Information given:
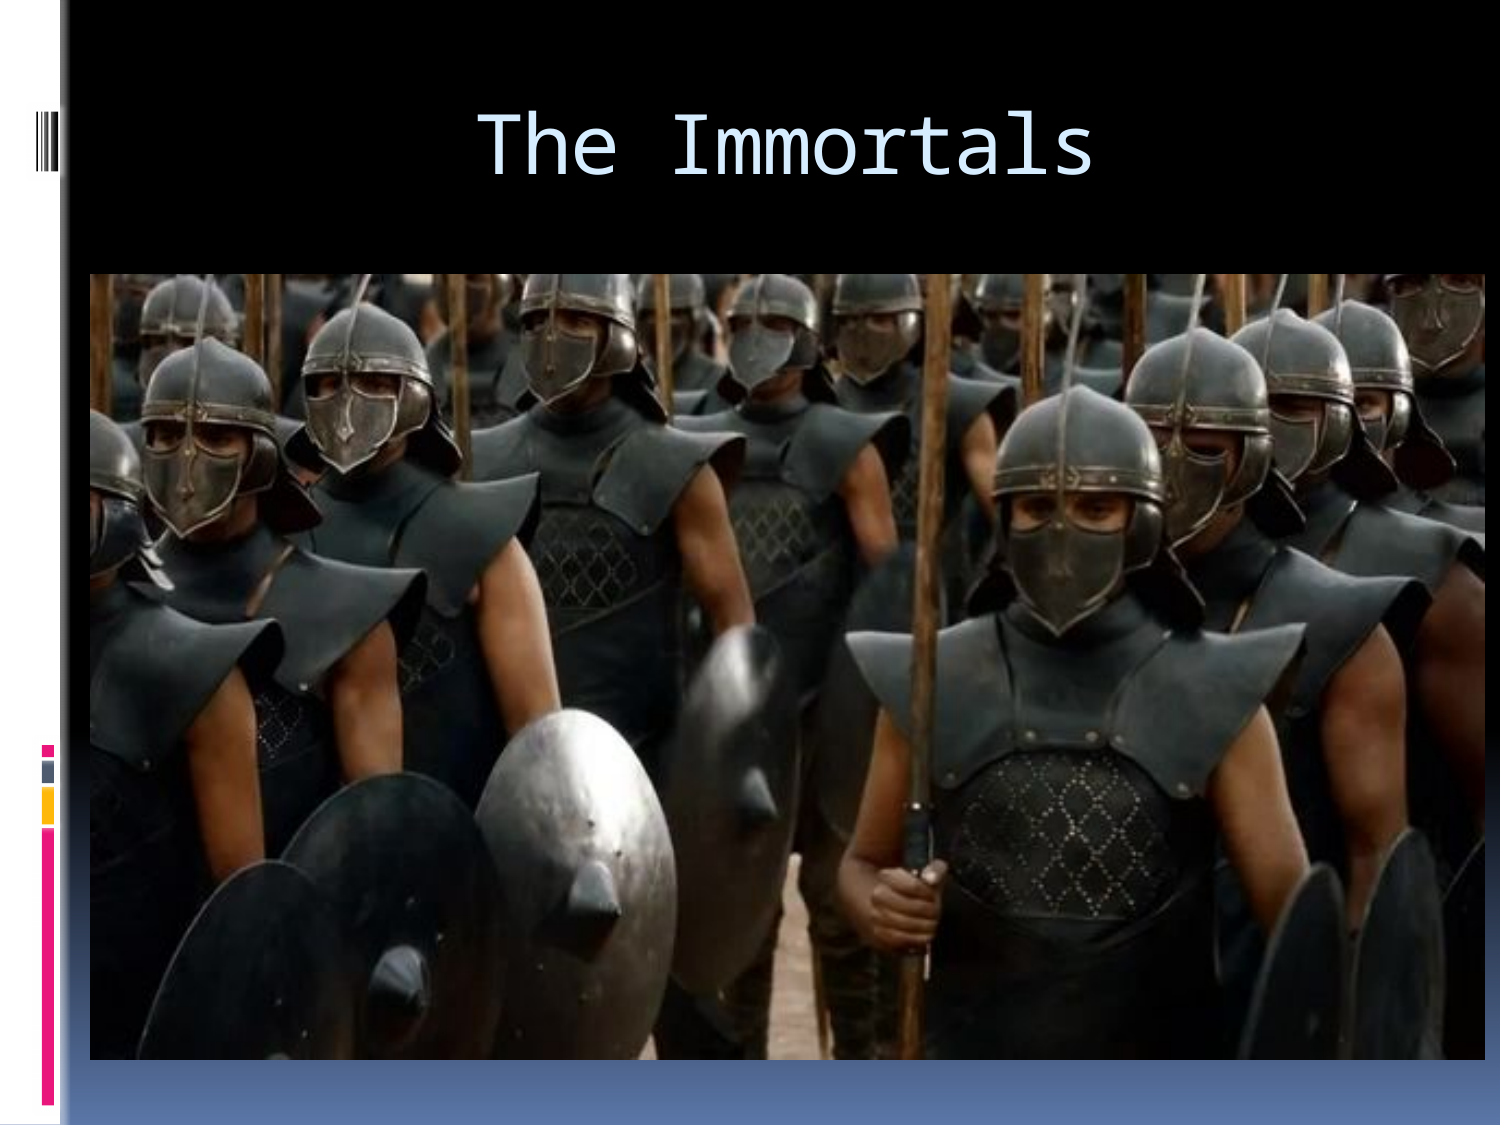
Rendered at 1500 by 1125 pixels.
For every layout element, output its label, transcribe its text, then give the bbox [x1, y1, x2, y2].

picture [89, 274, 1486, 1060]
title The Immortals [150, 83, 1425, 234]
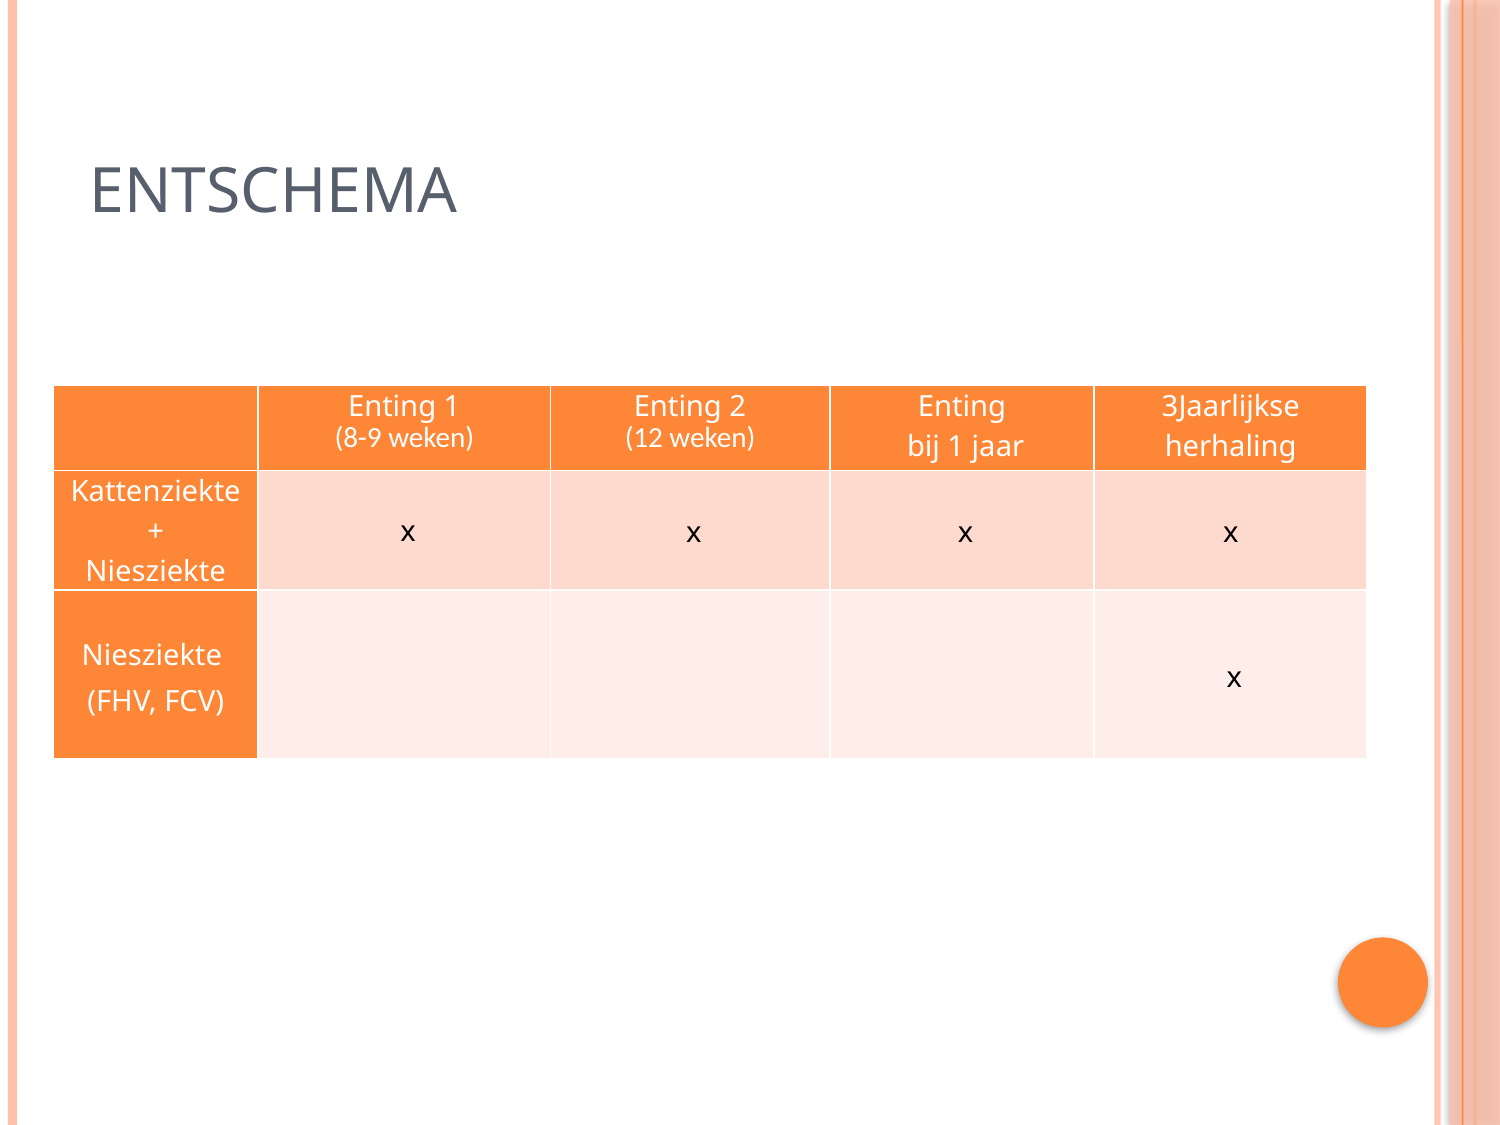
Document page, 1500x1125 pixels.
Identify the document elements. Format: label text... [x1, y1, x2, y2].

table_cell [551, 591, 829, 758]
table_header Enting 2 (12 weken) [551, 386, 829, 470]
table_header 3Jaarlijkse herhaling [1095, 386, 1366, 470]
table_cell [831, 591, 1093, 758]
table_cell x [259, 471, 550, 589]
table_cell Kattenziekte + Niesziekte [54, 471, 257, 589]
title Entschema [75, 45, 1300, 233]
table_header [54, 386, 257, 470]
table_cell x [831, 471, 1093, 589]
table_cell [259, 591, 550, 758]
table_cell x [1095, 591, 1366, 758]
table_header Enting 1 (8-9 weken) [259, 386, 550, 470]
table_cell Niesziekte (FHV, FCV) [54, 591, 257, 758]
table_cell x [551, 471, 829, 589]
table_cell x [1095, 471, 1366, 589]
table_header Enting bij 1 jaar [831, 386, 1093, 470]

Requirement:
Your task is to copy only the lines above starting at the one containing "For every layout" and ending at the one containing "Document page, 1500x1125 pixels.". Copy them exactly, both ends included, and omit the pictures.

Solution for this problem:
For every layout element, output its label, transcribe its text, then give the bbox [x1, y1, x2, y2].

picture [89, 274, 1486, 1060]
title The Immortals [150, 83, 1425, 234]
Document page, 1500x1125 pixels.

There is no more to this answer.